6.1 About “Doesn’t sound like Katie”

Woohoo! You made it out of the opening. From here on out, you will be scoring how the teacher responds to comments by the parent. This item and the next one use the same criteria and both focus on what the teacher does when the parent challenges them. Do they maintain a positive climate, do they argue, or do they ignore? This item is “This doesn’t sound like Katie. It is probably something you are doing.” What do teachers do when parents blame them? When teachers say, hey what you are seeing doesn’t sound right to me?

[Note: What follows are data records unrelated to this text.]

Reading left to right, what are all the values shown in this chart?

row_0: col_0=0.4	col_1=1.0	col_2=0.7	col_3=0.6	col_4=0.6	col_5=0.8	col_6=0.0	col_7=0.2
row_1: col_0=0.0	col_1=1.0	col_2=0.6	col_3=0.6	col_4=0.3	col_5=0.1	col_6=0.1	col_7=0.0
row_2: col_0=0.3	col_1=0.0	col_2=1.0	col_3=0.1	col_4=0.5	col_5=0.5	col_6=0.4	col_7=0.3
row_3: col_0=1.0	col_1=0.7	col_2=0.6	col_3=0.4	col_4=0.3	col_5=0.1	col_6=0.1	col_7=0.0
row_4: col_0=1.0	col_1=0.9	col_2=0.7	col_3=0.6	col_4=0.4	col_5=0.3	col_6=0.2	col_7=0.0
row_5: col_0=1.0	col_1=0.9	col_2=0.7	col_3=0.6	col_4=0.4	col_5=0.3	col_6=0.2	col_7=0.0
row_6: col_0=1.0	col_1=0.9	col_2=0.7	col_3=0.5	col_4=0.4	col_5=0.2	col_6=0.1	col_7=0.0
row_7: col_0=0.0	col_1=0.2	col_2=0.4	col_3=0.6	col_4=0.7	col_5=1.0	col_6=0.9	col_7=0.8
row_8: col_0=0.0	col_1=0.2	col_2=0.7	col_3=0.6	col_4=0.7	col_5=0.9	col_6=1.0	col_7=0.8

Note that scoring two items with the same scoring criteria sounds great, because you get to know the scoring criteria really well. It also has down sides because what a good or weak response looks like is still different across the two items. Here are a few key things to keep in mind about this item:

  • The parent is saying two different things.
  • The first is that this “doesn’t sound like Katie.” That means that any teacher follow ups that have to do with understanding why this doesn’t sound like Katie or what she is like at home are considered strong responses.
  • In addition, the parent is saying, “It is probably something you are doing.” That means that any teacher follow up that has an acknowledgement that this might be something about their teaching/relationship with Katie is also considered a strong response!
  • Because this is a two part line from the parent, there are multiple ways to be strong! That isn’t true for the next item. We need the teacher’s responses to track what the parent said so for the next item, if the teacher asked about what the student is like at home, that is ignoring what the parent said– but here it is a strong response!
  • The scoring guide for each item has specific examples of strong and weak responses for that item. It is worth looking at both scoring guides because, even with the same scoring criteria, the examples are pretty different!